## Description of the task
Can you copy out, character for character, the text below from the line with "ールのマンガといえば、かつてパブーで公開された萱島" up to and including the line with "https://twitter.com/hasimotosuzu"?
________
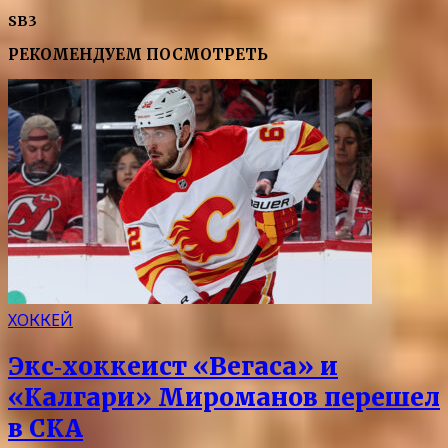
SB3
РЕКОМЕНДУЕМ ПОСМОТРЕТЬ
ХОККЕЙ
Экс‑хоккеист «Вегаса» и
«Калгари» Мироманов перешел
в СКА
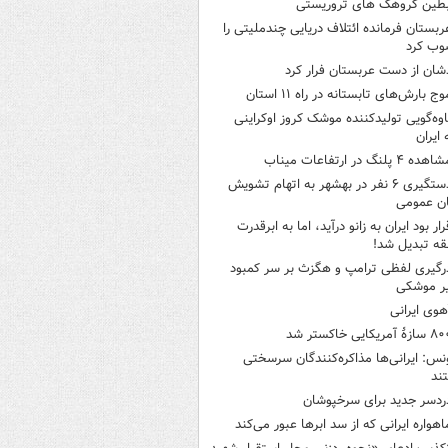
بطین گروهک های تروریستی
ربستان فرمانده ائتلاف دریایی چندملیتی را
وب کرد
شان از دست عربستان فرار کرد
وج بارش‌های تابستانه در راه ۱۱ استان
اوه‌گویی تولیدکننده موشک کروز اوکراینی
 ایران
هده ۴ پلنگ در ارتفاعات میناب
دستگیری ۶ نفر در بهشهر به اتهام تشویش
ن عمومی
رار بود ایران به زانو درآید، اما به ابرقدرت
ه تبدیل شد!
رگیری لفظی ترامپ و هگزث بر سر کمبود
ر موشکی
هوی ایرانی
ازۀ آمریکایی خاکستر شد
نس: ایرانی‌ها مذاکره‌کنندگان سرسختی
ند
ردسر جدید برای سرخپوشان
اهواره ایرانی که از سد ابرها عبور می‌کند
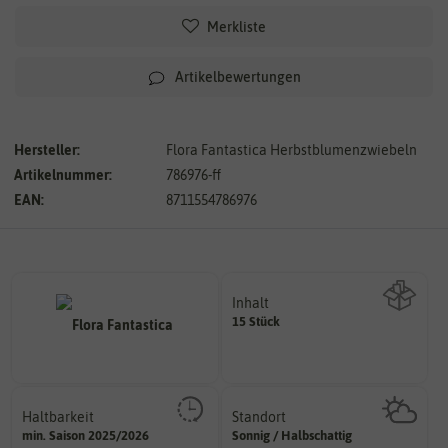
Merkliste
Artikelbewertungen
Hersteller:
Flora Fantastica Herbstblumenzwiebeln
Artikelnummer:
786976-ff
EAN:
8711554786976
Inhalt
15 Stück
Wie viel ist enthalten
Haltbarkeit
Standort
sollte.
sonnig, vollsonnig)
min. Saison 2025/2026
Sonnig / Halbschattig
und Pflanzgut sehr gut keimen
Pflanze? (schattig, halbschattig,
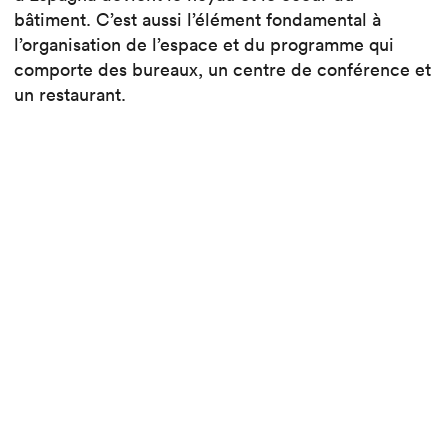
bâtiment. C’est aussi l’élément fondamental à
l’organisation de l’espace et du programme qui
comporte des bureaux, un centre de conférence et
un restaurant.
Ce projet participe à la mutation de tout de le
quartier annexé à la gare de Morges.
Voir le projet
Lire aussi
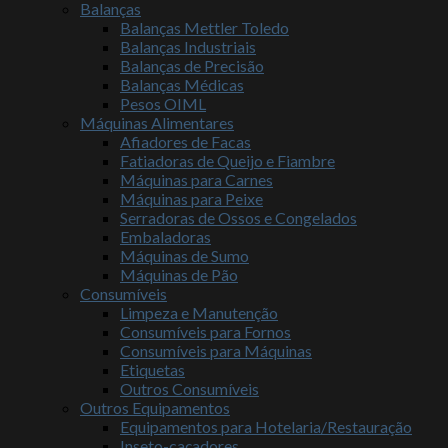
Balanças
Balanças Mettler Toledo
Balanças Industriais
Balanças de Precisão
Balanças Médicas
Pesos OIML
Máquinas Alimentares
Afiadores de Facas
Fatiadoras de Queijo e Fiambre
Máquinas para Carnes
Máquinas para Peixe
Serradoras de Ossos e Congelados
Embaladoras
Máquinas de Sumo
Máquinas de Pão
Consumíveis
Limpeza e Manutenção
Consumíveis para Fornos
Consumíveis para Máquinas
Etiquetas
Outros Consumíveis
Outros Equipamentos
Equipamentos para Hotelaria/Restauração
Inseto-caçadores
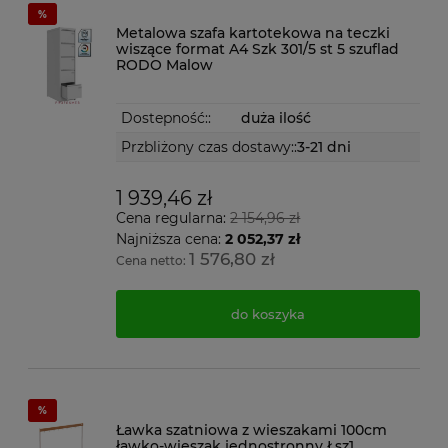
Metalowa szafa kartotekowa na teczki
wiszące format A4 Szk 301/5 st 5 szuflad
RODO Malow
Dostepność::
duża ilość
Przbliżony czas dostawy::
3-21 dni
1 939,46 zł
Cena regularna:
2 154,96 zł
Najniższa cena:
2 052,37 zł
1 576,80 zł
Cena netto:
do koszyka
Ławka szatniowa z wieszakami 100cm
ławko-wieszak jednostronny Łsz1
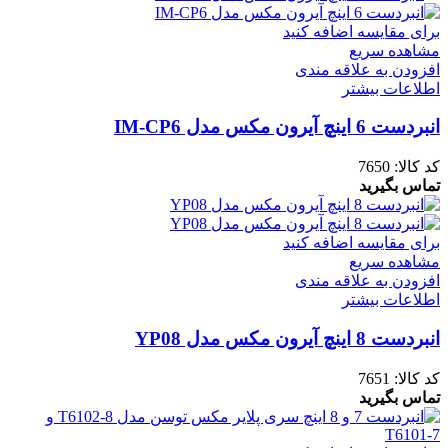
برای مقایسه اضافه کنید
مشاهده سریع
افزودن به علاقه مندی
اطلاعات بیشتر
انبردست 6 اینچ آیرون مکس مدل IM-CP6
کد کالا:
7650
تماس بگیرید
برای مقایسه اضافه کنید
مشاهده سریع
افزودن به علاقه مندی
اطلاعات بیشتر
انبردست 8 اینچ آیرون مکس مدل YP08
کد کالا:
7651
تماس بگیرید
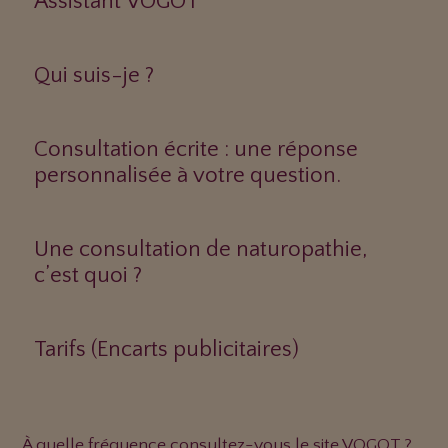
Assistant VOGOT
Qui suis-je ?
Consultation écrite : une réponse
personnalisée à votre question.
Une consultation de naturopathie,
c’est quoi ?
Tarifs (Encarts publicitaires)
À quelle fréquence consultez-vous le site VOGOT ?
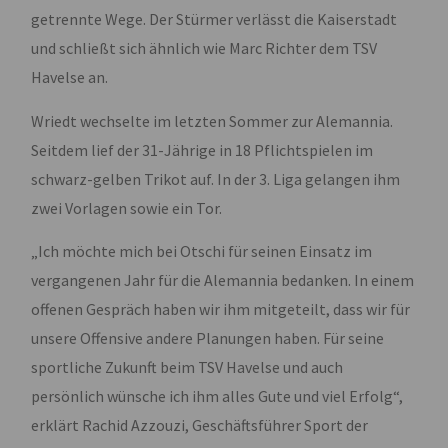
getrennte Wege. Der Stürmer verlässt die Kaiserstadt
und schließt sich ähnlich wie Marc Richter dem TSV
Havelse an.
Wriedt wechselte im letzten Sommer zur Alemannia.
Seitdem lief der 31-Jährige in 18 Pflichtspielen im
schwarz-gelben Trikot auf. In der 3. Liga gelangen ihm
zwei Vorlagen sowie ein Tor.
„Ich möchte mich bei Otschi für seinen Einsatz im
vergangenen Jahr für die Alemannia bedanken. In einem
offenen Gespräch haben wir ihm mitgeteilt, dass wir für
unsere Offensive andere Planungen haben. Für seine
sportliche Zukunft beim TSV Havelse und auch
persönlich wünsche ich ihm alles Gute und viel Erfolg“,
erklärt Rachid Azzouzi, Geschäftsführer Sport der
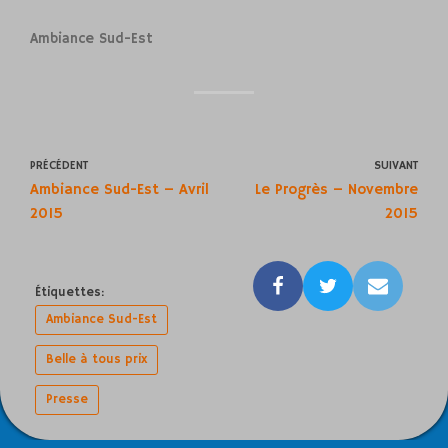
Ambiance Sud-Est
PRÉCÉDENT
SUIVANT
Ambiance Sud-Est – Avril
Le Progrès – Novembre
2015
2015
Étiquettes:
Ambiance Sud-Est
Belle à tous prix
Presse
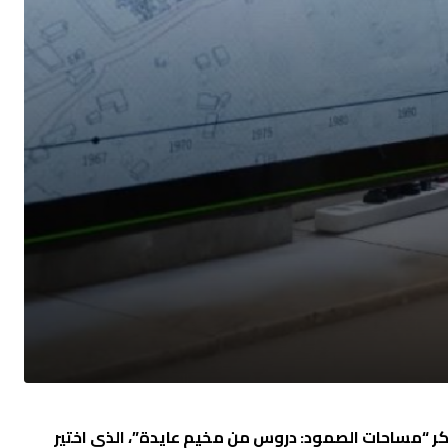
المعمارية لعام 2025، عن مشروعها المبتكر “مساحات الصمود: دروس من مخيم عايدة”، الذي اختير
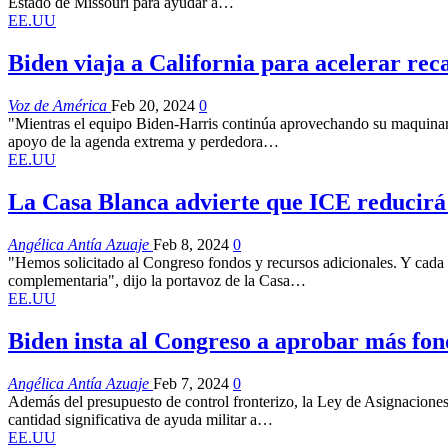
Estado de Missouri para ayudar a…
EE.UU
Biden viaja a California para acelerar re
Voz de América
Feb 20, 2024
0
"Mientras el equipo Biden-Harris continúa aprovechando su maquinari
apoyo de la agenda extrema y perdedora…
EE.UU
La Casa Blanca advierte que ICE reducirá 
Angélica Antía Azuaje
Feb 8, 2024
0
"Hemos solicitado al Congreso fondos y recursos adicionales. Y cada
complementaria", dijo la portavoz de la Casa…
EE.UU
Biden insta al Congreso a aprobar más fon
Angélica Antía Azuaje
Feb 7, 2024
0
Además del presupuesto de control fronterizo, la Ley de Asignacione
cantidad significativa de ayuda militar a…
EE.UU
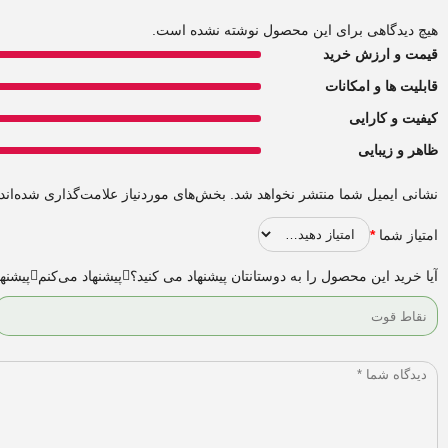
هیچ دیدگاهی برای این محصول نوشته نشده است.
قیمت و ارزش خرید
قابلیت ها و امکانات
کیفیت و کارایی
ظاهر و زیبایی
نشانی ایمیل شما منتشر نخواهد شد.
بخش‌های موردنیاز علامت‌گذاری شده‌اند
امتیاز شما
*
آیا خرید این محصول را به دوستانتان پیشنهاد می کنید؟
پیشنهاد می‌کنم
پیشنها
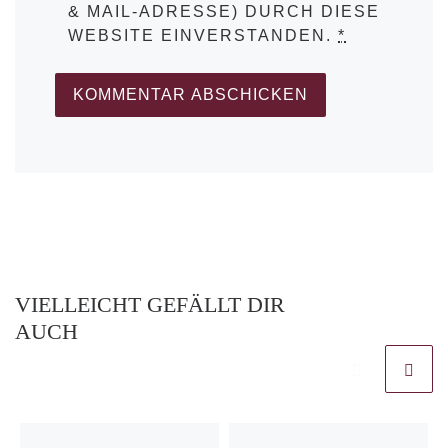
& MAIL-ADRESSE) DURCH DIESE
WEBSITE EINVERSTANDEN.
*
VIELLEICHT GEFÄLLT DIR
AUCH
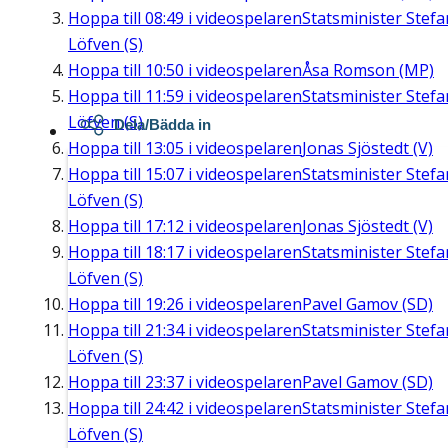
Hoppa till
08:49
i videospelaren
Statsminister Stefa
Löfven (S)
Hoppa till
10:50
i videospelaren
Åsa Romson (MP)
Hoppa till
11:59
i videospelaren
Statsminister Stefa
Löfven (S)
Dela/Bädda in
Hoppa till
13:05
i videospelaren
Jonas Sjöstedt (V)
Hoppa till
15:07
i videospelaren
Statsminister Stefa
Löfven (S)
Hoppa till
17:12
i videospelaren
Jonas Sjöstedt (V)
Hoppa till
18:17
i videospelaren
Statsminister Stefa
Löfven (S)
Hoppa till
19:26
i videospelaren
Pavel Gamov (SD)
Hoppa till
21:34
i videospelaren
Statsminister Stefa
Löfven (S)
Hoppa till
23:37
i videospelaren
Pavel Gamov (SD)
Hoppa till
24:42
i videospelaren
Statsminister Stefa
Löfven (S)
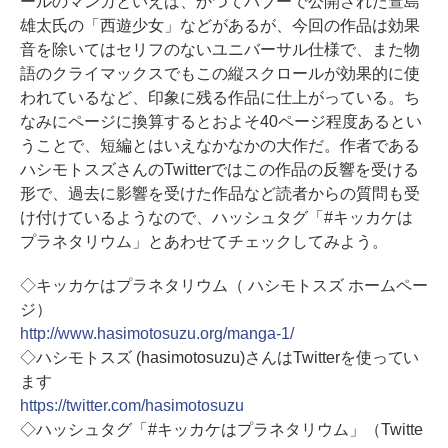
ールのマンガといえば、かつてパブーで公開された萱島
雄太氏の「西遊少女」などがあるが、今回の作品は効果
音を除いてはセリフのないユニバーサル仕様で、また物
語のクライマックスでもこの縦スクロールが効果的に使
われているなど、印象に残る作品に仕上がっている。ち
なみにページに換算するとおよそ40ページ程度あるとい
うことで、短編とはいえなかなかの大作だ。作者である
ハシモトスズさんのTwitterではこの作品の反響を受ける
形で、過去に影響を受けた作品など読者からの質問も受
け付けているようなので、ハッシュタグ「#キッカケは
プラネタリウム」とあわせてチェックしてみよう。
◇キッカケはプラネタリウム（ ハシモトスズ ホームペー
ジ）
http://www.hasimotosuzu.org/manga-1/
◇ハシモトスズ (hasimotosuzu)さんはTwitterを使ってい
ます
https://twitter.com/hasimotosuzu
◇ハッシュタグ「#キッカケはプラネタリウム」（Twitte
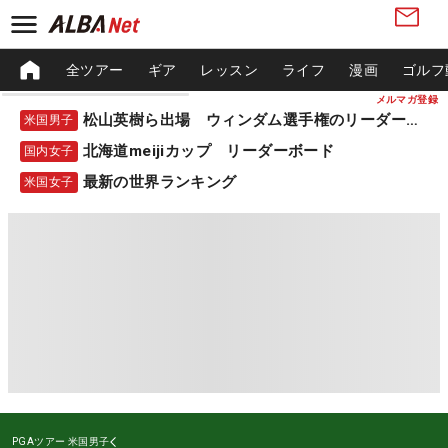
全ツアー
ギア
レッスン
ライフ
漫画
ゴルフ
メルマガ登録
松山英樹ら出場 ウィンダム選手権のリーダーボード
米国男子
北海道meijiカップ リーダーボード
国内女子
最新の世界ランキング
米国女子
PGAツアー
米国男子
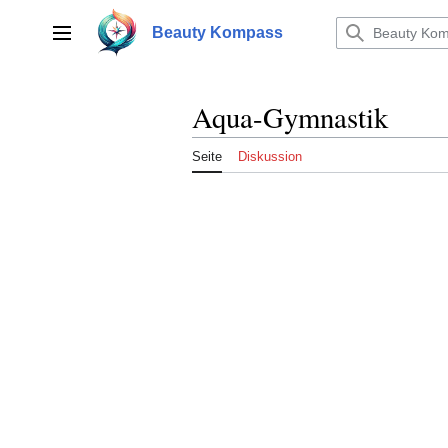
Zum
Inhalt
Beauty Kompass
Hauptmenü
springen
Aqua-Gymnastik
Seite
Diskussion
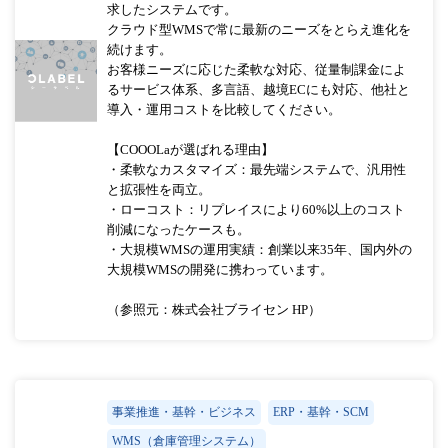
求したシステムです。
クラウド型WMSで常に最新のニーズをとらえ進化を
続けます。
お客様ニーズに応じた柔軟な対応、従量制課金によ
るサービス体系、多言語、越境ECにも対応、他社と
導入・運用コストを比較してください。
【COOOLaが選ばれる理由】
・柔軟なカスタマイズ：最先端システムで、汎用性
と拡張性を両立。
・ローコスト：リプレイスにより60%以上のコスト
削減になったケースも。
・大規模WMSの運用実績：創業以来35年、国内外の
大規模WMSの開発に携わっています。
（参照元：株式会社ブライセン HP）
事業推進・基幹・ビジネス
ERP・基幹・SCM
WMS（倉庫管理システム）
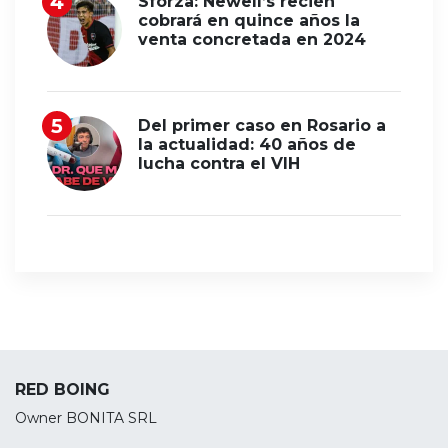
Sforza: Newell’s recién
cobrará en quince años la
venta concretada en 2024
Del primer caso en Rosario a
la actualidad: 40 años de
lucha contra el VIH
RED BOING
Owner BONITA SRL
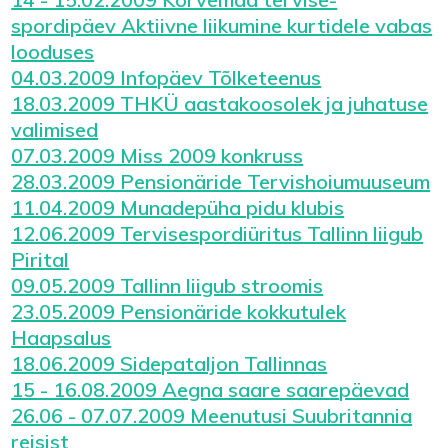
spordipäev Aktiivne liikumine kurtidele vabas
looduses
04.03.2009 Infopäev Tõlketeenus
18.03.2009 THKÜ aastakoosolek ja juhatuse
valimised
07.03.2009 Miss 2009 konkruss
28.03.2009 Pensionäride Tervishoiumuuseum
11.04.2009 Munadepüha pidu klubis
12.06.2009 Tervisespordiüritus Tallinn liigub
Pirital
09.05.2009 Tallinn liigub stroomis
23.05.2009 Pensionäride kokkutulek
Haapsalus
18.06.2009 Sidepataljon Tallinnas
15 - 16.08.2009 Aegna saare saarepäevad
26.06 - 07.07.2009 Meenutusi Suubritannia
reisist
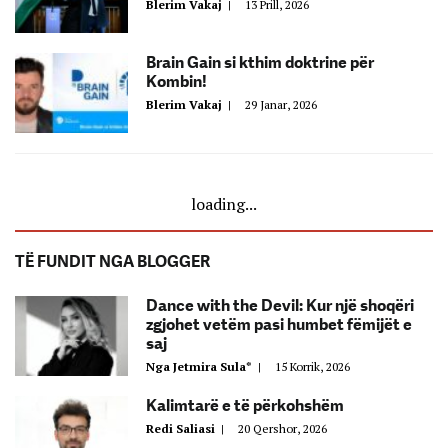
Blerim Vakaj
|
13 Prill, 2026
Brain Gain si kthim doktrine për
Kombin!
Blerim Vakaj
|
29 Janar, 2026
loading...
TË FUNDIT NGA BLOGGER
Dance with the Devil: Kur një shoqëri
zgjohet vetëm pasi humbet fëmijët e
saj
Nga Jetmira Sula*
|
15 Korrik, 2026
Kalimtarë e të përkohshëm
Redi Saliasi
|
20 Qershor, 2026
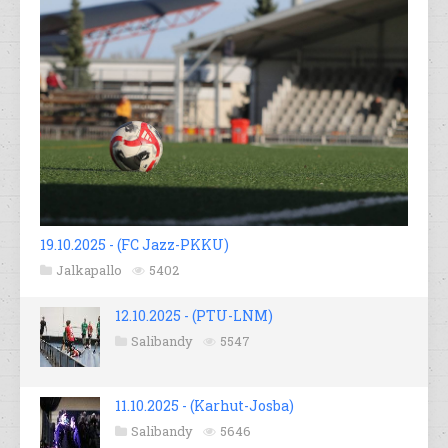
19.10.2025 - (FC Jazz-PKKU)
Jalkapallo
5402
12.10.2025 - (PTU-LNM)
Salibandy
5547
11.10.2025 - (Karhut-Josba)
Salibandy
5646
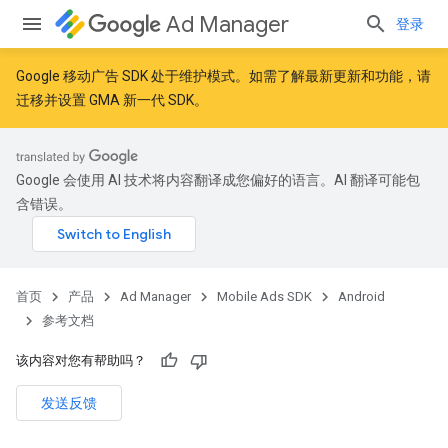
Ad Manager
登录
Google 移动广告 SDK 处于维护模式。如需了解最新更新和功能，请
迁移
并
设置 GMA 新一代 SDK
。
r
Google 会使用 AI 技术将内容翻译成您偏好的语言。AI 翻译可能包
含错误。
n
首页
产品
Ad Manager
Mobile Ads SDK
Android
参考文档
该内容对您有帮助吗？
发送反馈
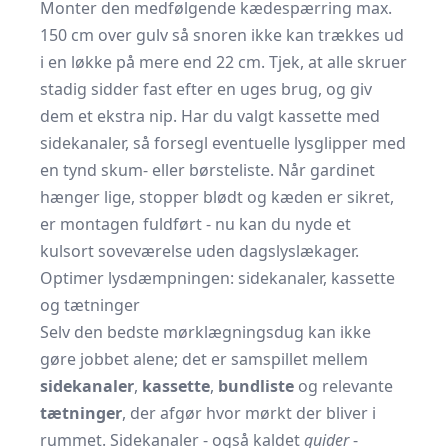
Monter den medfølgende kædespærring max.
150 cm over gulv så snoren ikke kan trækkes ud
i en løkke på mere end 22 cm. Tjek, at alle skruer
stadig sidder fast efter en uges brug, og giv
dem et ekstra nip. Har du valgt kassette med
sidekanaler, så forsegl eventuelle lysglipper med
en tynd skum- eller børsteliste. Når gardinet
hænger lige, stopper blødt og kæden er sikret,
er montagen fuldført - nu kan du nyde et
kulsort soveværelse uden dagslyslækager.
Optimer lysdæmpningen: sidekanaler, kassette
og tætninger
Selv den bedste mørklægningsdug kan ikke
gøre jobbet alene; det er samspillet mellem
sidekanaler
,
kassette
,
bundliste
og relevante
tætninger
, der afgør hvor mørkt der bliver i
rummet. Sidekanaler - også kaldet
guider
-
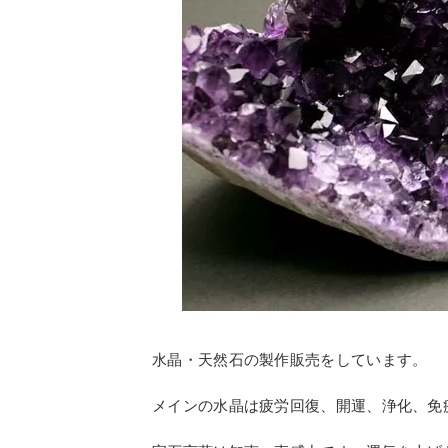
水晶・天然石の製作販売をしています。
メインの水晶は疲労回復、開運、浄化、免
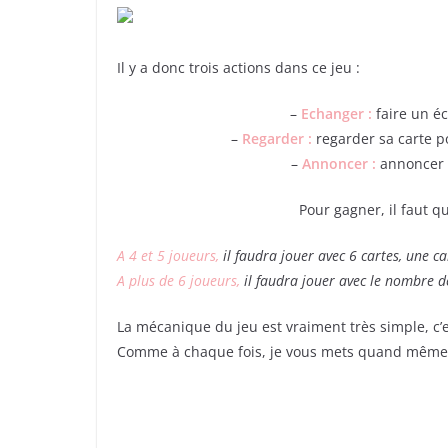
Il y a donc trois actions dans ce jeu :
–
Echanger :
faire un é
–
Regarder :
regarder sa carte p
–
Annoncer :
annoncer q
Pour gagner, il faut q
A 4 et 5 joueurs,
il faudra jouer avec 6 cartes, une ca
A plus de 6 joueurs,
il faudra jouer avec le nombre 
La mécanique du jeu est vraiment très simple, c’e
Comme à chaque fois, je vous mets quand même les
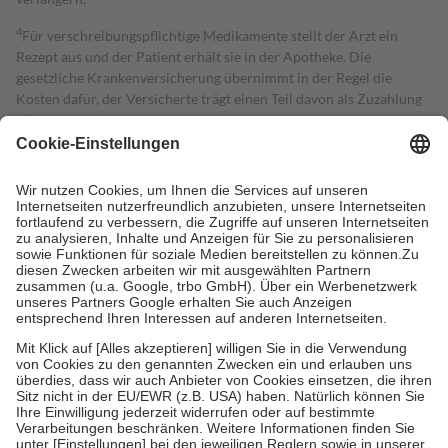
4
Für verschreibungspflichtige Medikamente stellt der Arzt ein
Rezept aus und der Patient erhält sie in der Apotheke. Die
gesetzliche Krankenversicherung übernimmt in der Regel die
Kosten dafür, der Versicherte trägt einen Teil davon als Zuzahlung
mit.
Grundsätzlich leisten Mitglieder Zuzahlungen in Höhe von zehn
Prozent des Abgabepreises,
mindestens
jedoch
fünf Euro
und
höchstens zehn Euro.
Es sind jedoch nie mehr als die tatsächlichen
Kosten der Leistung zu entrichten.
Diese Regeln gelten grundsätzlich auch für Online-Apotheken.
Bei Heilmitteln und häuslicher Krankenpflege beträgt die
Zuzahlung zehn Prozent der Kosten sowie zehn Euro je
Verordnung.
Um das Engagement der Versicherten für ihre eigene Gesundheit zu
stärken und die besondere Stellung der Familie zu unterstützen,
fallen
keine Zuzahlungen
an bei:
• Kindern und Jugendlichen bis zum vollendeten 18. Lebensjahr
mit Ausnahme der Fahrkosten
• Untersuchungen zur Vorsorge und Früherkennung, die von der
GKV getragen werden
________
## Expected output
ールのマンガといえば、かつてパブーで公開された萱島
雄太氏の「西遊少女」などがあるが、今回の作品は効果
音を除いてはセリフのないユニバーサル仕様で、また物
語のクライマックスでもこの縦スクロールが効果的に使
われているなど、印象に残る作品に仕上がっている。ち
なみにページに換算するとおよそ40ページ程度あるとい
うことで、短編とはいえなかなかの大作だ。作者である
ハシモトスズさんのTwitterではこの作品の反響を受ける
形で、過去に影響を受けた作品など読者からの質問も受
け付けているようなので、ハッシュタグ「#キッカケは
プラネタリウム」とあわせてチェックしてみよう。
◇キッカケはプラネタリウム（ ハシモトスズ ホームペー
ジ）
http://www.hasimotosuzu.org/manga-1/
◇ハシモトスズ (hasimotosuzu)さんはTwitterを使ってい
ます
https://twitter.com/hasimotosuzu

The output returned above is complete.